- **Text passage**
= Beginning of Section =

The Rangers have struggled to find an identity in this shortened season, making fans particularly restless following a campaign in which the team played with a specific style of snarl and commitment. Players like Brandon Prust, Brandon Dubinsky, Ruslan Fedotenko and Artem Anisimov who provided both scoring depth and a combative ferocity were all let go over the summer.

Anisimov and Dubinsky were traded to Columbus for Nash, while Prust and Fedotenko were offloaded as they demanded a higher salary as free agents. Prust’s fighting spirit and Dubinsky’s heart and soul style have been sorely missed on the current Rangers’ roster.  Anisimov and Fedotenko provided timely goals and allowed Coach John Tortorella the freedom and confidence to roll three scoring lines.

While Ranger Nation bid a fond farewell to these beloved players, no one foresaw just how much they would be missed. The current Ranger lineup is having immense trouble getting goals from secondary sources other than their top lines, and isn’t playing with the same toughness and spirit. Prust, who signed with the Montreal Canadiens over the summer, has helped reinvigorate what had been a slouching Montreal team, and his is the name most commonly associated with the Rangers’ current lack of zeal and zest.

The style of play associated with these players was a defensive mindset and blocking shots was a huge part of the 2012 Rangers’ identity. The Rangers would spend long stretches of time absorbing pressure while still winning hockey games. With the addition of another super star in the form of Nash and the dumping of some of these role players, it appears last year’s holdovers have struggled to adapt to a more offense-oriented team. Calls for Tortorella’s head have grown louder as critics have slammed his unwillingness to adjust the star studded lineup to a more offensively-minded machine.

But therein lays another crucial issue for the Rangers. Whether or not Tortorella conforms to the tools at his disposal, two of his most talented— and highly paid— stars have struggled to produce. Brad Richards, a marquee free agent signing two summers ago, and Marian Gaborik, last year’s leading scorer, have both struggled to hit the heights they are capable of.

= End of Section =

- **Instructions**
1/ Name the players the passage on the Rangers' season says were let go over the summer.
2/ Carry on the piece about the Rangers' struggles, picking up after its final sentence.

Stored data entries
= Beginning of Section =

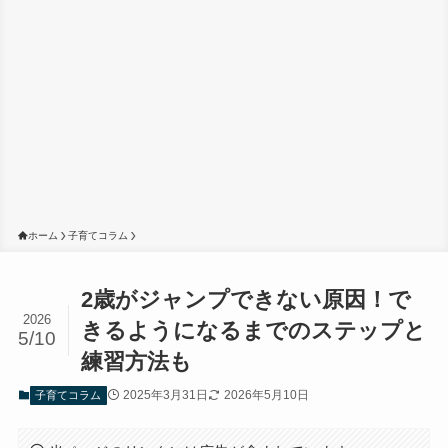
ホーム
子育てコラム
2歳がジャンプできない原因！で
2026
きるようになるまでのステップと
5/10
練習方法も
2025年3月31日
2026年5月10日
子育てコラム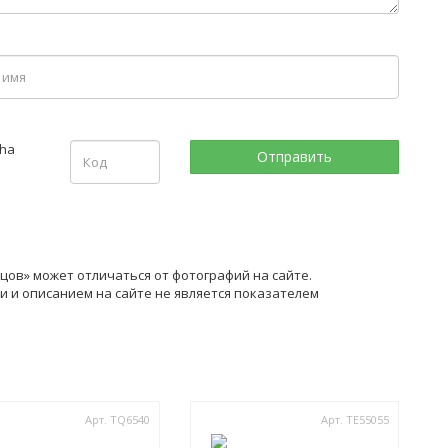
цов» может отличаться от фотографий на сайте.
 и описанием на сайте не является показателем
Арт. TQ6540
Арт. TE55055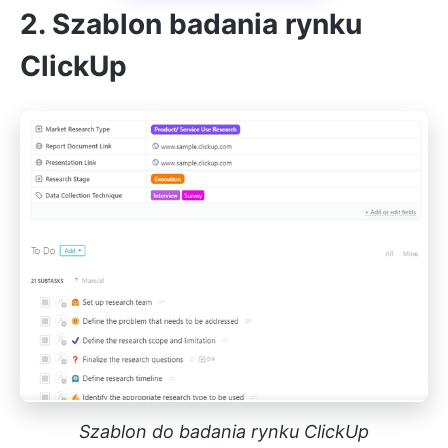
2. Szablon badania rynku
ClickUp
Szablon do badania rynku ClickUp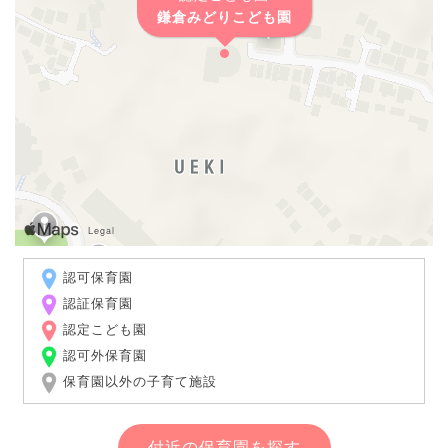
鎌倉みどりこども園
認可保育園
認証保育園
認定こども園
認可外保育園
保育園以外の子育て施設
付近の保育園を探す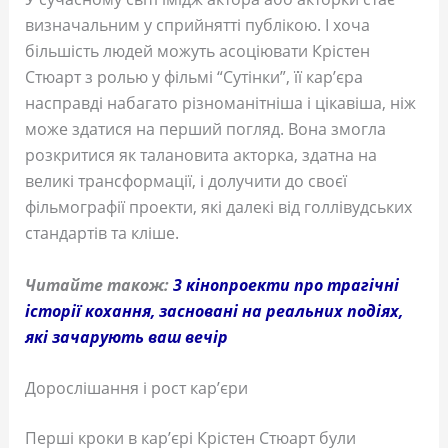
визначальним у сприйнятті публікою. І хоча
більшість людей можуть асоціювати Крістен
Стюарт з ролью у фільмі “Сутінки”, її кар’єра
насправді набагато різноманітніша і цікавіша, ніж
може здатися на перший погляд. Вона змогла
розкритися як талановита акторка, здатна на
великі трансформації, і долучити до своєї
фільмографії проекти, які далекі від голлівудських
стандартів та кліше.
Читайте також:
3 кінопроекти про трагічні
історії кохання, засновані на реальних подіях,
які зачарують ваш вечір
Дорослішання і рост кар’єри
Перші кроки в кар’єрі Крістен Стюарт були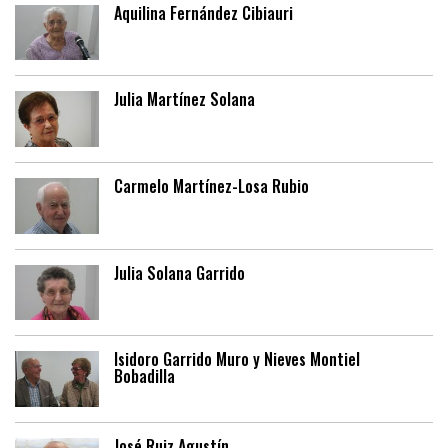
Aquilina Fernández Cibiauri
Julia Martínez Solana
Carmelo Martínez-Losa Rubio
Julia Solana Garrido
Isidoro Garrido Muro y Nieves Montiel
Bobadilla
José Ruiz Agustín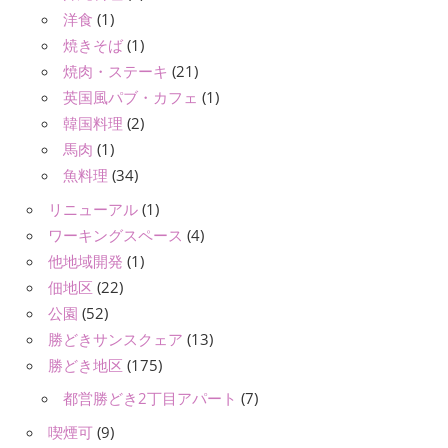
洋食
(1)
焼きそば
(1)
焼肉・ステーキ
(21)
英国風パブ・カフェ
(1)
韓国料理
(2)
馬肉
(1)
魚料理
(34)
リニューアル
(1)
ワーキングスペース
(4)
他地域開発
(1)
佃地区
(22)
公園
(52)
勝どきサンスクェア
(13)
勝どき地区
(175)
都営勝どき2丁目アパート
(7)
喫煙可
(9)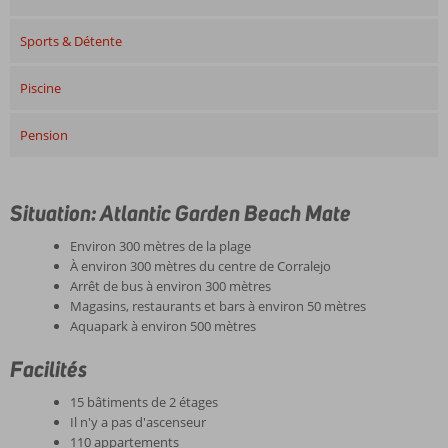
Sports & Détente
Piscine
Pension
Situation: Atlantic Garden Beach Mate
Environ 300 mètres de la plage
À environ 300 mètres du centre de Corralejo
Arrêt de bus à environ 300 mètres
Magasins, restaurants et bars à environ 50 mètres
Aquapark à environ 500 mètres
Facilités
15 bâtiments de 2 étages
Il n'y a pas d'ascenseur
110 appartements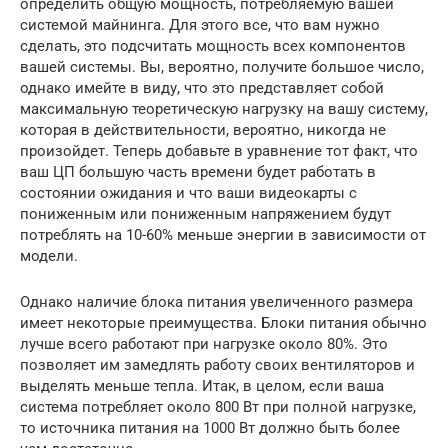
определить общую мощность, потребляемую вашей
системой майнинга. Для этого все, что вам нужно
сделать, это подсчитать мощность всех компонентов
вашей системы. Вы, вероятно, получите большое число,
однако имейте в виду, что это представляет собой
максимальную теоретическую нагрузку на вашу систему,
которая в действительности, вероятно, никогда не
произойдет. Теперь добавьте в уравнение тот факт, что
ваш ЦП большую часть времени будет работать в
состоянии ожидания и что ваши видеокарты с
пониженным или пониженным напряжением будут
потреблять на 10-60% меньше энергии в зависимости от
модели.
Однако наличие блока питания увеличенного размера
имеет некоторые преимущества. Блоки питания обычно
лучше всего работают при нагрузке около 80%. Это
позволяет им замедлять работу своих вентиляторов и
выделять меньше тепла. Итак, в целом, если ваша
система потребляет около 800 Вт при полной нагрузке,
то источника питания на 1000 Вт должно быть более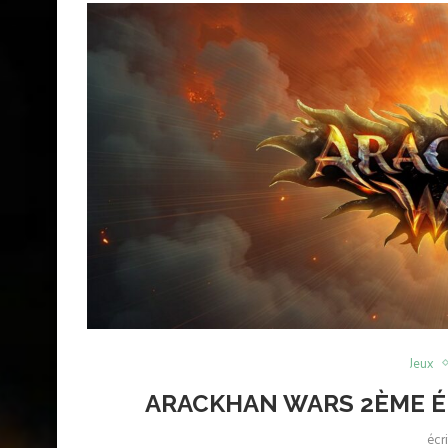
Jeux
ARACKHAN WARS 2ÈME ÉD
écr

= End of Section =

- **Expected results**
1/ Brandon Prust, Brandon Dubinsky, Ruslan Fedotenko, Artem Anisimov

2/
Richards, a playmaking center whose subtlety and poise on the puck have devolved into slowness and poor decision making, has become a lightning rod for Rangers’ fans. Richard’s tendency to give away the puck is being met with increasingly boisterous howls of frustration and derision from the Garden faithful. The fact that he is signed to a mega-contract through 2020 certainly does not help his case.

Gaborik is a pure goal scorer, but his recent form has seen him disappear and stay on the fringes of games. Gaborik led the team with 41 goals last year but faded in the playoffs. His downturn coincided with a shoulder injury that required surgery over the summer.

Both Gaborik and Richards are elite players in the NHL. Gaborik has scored over 40 goals three times in his career and is still capable of producing goals at a high rate. Richards is also a highly-skilled playmaker who appears to have lost his way. If both men can rediscover what made them such superstars, then it would absolutely turn around this team.

A rash of injuries to key players throughout the year has prevented the Rangers from discovering exactly who they are this year. The team now only misses defenseman Marc Staal and has shown flashes of what an elite team they can be. Gaborik and Richards have shown signs of revival. The Rangers rank fifth in goals conceded and 27th in goals scored. For a team with so much firepower, and such a solid defense on which to build, this is not good enough and certainly not up to the standards of a contender. Because of the struggling stars, the Rangers power play has been inept, and their five-on-five play has not produced goals.

The Rangers can still make noise in these playoffs. There is simply too much firepower on this team, and they have too good of a defense, to suffer so ignominious from grace. It is in the revivals of these two players, Gaborik and Richards, on which the Rangers’ chance of a Cup rests. While hope fades with each loss, a team this talented is apt to light up at any time. First, they need to make the playoffs.